[Stored records]
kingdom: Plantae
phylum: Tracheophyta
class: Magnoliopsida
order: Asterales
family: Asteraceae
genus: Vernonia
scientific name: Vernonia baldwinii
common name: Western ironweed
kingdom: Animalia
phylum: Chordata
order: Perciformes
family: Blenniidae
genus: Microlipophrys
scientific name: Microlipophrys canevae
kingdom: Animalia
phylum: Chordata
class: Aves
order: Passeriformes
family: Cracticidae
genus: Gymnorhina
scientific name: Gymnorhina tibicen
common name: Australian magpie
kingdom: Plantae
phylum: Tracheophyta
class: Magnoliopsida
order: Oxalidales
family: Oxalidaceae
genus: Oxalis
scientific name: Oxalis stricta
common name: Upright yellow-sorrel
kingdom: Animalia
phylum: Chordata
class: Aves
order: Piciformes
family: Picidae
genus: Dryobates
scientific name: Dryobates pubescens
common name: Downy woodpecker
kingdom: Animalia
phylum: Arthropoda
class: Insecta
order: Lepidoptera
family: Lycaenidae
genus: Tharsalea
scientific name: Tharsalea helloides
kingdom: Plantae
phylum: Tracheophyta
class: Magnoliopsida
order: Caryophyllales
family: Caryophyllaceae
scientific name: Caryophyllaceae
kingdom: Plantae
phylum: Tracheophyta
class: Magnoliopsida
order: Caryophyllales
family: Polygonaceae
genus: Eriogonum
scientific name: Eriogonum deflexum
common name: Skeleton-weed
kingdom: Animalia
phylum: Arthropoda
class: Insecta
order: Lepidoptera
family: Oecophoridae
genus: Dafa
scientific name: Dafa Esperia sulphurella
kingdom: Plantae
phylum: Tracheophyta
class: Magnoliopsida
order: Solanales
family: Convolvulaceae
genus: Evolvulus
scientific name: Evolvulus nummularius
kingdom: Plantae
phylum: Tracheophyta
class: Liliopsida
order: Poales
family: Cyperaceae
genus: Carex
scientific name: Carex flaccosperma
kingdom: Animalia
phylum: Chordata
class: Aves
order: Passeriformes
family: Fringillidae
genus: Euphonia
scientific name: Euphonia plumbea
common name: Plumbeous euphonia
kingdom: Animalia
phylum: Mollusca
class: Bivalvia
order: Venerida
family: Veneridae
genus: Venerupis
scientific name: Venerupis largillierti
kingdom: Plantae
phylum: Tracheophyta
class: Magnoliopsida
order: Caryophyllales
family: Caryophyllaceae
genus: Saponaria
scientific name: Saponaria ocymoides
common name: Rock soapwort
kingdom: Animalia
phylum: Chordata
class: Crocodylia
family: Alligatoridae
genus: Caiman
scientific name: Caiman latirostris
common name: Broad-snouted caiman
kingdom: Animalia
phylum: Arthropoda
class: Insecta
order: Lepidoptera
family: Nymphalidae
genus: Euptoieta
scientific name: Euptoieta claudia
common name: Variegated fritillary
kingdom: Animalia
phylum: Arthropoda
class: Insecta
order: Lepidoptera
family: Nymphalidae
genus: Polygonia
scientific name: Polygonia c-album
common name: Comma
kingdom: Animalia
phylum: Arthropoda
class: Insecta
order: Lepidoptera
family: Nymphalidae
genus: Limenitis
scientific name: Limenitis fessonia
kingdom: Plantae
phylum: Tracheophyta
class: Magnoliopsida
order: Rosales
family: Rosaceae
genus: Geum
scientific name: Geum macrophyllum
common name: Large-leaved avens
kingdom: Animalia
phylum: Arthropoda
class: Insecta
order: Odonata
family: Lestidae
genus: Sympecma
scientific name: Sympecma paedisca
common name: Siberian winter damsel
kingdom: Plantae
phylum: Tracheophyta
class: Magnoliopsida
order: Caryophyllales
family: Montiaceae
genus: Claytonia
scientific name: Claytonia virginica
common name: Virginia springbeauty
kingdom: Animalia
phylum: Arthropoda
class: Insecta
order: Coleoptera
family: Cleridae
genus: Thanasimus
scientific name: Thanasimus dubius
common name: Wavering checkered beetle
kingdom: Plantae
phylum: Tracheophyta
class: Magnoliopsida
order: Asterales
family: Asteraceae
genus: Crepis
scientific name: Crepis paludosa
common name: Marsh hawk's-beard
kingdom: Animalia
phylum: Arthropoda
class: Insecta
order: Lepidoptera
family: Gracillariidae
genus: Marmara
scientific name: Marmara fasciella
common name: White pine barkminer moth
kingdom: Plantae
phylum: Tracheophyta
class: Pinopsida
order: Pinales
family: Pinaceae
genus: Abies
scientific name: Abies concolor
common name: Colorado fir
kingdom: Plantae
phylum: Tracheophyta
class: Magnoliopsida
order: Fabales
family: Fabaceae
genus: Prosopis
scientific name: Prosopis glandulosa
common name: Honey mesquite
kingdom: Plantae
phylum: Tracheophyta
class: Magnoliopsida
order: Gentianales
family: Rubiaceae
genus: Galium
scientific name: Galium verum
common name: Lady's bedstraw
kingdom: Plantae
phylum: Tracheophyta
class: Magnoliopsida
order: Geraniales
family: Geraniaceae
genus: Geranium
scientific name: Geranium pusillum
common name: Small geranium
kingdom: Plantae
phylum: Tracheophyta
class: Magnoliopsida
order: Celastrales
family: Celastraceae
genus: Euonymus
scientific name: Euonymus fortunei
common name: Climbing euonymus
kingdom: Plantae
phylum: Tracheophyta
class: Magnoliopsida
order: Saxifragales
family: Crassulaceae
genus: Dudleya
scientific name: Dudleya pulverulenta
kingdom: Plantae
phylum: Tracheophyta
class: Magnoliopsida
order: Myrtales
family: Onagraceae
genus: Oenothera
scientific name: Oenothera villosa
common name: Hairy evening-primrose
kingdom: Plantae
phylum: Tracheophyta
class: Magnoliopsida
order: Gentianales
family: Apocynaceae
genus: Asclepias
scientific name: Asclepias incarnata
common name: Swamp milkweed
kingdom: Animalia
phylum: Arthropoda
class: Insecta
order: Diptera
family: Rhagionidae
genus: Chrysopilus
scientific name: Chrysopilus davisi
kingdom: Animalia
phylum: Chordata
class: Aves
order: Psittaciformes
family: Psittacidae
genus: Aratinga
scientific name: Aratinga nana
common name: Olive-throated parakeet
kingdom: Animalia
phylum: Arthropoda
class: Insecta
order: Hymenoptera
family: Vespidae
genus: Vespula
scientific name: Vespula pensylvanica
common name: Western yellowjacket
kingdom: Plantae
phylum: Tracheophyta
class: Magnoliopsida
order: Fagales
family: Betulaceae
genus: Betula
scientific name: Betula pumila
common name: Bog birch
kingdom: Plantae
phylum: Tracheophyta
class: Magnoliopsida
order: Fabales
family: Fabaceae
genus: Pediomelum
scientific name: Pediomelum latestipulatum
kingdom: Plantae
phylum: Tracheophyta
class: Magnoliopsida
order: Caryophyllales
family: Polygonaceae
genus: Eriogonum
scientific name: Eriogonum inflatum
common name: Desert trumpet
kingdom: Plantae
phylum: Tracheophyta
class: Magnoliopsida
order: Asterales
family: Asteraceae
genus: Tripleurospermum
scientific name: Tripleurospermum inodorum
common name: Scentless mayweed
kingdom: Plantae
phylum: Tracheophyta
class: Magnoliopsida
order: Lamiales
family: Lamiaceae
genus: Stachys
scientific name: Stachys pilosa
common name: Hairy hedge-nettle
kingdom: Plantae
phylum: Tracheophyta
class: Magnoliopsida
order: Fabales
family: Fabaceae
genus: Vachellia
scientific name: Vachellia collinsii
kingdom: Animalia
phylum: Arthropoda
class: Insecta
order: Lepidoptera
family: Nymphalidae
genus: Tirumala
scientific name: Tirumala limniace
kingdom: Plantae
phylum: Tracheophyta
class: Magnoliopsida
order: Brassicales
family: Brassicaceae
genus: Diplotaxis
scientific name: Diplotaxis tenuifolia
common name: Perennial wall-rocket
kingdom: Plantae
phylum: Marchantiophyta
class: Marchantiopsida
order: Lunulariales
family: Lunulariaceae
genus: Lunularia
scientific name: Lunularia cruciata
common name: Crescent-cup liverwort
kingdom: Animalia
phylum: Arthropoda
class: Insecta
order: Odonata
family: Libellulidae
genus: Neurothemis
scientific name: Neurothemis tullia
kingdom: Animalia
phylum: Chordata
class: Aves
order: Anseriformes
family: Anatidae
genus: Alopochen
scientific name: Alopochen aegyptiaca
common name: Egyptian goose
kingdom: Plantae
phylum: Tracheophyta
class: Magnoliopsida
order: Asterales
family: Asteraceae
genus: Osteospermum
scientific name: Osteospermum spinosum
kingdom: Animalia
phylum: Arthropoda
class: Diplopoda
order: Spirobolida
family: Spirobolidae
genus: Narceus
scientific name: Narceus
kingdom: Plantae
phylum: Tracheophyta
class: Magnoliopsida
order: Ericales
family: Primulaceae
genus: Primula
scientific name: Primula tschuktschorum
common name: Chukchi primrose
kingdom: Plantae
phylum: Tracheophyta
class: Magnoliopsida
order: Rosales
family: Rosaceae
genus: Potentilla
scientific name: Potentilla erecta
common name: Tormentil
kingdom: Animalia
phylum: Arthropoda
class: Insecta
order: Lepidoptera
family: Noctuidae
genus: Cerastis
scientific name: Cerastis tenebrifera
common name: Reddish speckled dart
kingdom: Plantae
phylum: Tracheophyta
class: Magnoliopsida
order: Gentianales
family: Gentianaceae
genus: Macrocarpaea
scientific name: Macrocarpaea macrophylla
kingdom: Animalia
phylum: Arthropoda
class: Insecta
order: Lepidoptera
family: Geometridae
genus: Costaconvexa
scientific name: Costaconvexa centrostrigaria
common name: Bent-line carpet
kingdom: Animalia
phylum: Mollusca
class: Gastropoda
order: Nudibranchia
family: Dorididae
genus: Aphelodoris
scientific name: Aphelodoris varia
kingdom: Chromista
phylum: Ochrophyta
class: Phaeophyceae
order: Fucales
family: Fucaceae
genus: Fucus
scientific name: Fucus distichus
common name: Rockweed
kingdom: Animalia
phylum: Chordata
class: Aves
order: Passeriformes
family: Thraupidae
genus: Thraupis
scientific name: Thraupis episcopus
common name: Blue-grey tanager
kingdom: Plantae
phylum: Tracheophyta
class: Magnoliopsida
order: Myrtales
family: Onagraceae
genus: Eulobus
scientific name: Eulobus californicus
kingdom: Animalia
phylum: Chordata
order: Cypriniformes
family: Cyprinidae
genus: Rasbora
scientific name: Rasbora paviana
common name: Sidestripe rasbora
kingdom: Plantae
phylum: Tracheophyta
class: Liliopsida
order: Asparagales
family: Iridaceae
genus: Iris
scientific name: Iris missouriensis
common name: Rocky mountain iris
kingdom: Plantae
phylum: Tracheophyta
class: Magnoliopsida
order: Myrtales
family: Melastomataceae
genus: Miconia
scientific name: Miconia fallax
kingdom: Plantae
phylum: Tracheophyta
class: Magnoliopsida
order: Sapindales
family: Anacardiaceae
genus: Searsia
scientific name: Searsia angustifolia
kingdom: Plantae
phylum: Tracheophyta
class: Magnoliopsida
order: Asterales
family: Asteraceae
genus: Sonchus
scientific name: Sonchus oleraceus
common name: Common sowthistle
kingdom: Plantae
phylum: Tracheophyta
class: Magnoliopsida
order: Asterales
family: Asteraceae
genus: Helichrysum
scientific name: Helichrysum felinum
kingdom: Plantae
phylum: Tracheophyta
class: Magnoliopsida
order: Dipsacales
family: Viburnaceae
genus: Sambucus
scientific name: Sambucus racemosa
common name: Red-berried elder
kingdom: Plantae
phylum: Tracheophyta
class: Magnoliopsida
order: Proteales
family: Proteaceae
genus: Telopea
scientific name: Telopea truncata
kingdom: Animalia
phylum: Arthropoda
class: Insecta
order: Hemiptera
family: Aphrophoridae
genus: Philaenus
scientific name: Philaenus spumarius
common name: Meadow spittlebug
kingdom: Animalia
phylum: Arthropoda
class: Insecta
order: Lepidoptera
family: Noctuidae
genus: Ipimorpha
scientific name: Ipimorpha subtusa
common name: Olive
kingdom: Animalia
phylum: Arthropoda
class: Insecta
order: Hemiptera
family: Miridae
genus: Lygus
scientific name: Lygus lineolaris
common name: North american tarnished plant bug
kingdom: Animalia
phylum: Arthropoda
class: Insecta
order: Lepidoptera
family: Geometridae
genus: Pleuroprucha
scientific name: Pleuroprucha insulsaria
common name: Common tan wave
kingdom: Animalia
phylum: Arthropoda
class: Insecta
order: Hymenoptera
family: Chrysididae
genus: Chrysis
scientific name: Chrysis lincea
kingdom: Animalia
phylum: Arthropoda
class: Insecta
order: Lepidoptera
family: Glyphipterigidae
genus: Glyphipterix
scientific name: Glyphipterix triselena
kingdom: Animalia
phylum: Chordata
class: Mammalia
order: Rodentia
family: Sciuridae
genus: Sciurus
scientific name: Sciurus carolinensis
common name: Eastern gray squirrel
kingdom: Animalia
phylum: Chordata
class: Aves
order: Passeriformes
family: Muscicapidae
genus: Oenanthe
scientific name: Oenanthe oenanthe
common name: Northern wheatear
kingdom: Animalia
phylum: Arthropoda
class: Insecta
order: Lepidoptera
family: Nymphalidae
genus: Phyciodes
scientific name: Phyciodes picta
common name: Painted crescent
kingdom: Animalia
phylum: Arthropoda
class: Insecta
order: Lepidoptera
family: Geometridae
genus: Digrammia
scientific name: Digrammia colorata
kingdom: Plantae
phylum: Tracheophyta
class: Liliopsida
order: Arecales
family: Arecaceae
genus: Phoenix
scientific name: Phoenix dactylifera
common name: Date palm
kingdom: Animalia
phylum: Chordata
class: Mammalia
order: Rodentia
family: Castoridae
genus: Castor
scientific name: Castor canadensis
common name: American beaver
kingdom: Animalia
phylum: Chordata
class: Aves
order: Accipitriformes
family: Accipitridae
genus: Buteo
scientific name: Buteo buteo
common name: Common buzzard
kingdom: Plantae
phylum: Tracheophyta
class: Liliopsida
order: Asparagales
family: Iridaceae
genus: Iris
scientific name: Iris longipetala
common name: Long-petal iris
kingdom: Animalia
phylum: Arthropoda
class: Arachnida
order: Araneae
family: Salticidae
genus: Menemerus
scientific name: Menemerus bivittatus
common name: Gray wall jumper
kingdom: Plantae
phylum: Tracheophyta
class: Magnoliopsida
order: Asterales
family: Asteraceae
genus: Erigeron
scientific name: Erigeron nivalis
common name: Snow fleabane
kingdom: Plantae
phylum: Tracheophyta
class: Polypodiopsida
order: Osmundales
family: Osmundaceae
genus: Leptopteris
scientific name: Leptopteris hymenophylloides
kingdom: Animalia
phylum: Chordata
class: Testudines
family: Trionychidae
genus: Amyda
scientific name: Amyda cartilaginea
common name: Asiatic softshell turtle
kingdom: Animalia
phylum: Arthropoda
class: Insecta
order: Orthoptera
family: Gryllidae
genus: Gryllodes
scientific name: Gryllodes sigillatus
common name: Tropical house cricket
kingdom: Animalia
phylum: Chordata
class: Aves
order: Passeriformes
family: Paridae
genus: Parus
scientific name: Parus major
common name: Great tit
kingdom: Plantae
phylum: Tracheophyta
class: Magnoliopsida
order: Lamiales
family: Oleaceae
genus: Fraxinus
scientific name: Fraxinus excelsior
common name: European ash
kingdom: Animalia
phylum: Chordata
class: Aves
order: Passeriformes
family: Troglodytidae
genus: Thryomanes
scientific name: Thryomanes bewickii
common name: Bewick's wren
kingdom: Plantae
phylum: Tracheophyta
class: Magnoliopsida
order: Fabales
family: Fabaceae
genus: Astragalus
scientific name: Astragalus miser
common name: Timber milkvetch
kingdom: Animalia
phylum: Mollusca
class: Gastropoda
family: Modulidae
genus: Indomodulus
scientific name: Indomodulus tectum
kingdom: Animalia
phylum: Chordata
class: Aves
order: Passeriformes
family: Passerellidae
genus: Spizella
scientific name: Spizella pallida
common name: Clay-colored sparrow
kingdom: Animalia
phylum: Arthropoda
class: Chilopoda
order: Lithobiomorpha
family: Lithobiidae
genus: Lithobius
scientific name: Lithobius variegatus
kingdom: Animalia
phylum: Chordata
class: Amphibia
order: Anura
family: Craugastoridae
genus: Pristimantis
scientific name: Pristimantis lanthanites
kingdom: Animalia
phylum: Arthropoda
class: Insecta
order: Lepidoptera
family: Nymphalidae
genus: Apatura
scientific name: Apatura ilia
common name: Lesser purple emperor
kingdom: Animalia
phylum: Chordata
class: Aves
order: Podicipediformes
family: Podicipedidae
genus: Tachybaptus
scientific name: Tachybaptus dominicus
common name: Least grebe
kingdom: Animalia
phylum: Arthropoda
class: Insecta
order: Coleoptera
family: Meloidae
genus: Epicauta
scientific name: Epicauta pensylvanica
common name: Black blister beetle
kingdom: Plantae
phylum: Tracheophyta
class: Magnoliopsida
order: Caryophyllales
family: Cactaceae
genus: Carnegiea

- [GOAL OF THE EXERCISE] Turn the rows above, from the first line up to and including the line with "genus: Microlipophrys", into a numbered list, leaving out any blank lines.

- [SOLUTION FOR THIS PROBLEM]
1. kingdom: Plantae
2. phylum: Tracheophyta
3. class: Magnoliopsida
4. order: Asterales
5. family: Asteraceae
6. genus: Vernonia
7. scientific name: Vernonia baldwinii
8. common name: Western ironweed
9. kingdom: Animalia
10. phylum: Chordata
11. order: Perciformes
12. family: Blenniidae
13. genus: Microlipophrys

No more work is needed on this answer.